• _DATA SUPPLIED_
# # # # #
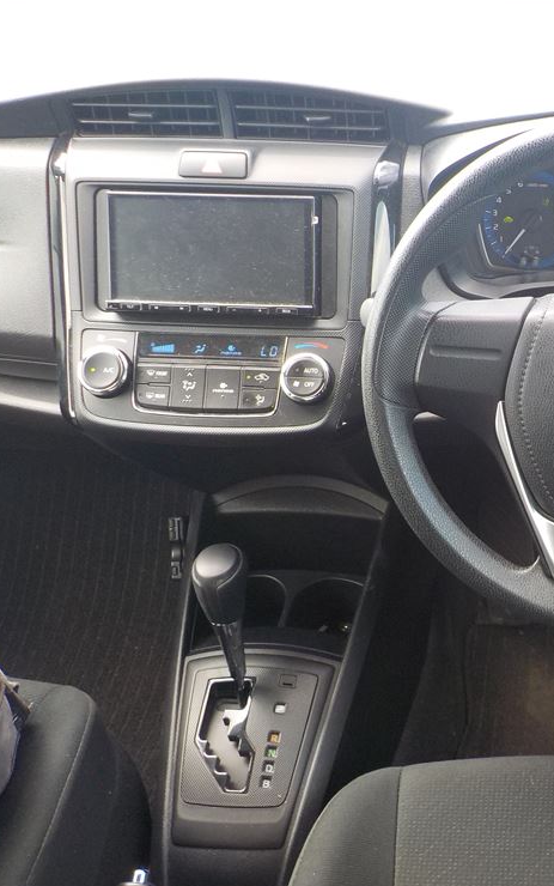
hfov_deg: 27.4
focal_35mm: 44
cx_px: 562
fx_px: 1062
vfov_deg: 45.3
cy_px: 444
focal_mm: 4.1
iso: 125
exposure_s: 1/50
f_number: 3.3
# # # # #
• _ABOUT THIS EXERCISE_
From the first line to the last, reproduce the listing above exactly, leaving the pictures out.

• _THE ANSWER_
hfov_deg: 27.4
focal_35mm: 44
cx_px: 562
fx_px: 1062
vfov_deg: 45.3
cy_px: 444
focal_mm: 4.1
iso: 125
exposure_s: 1/50
f_number: 3.3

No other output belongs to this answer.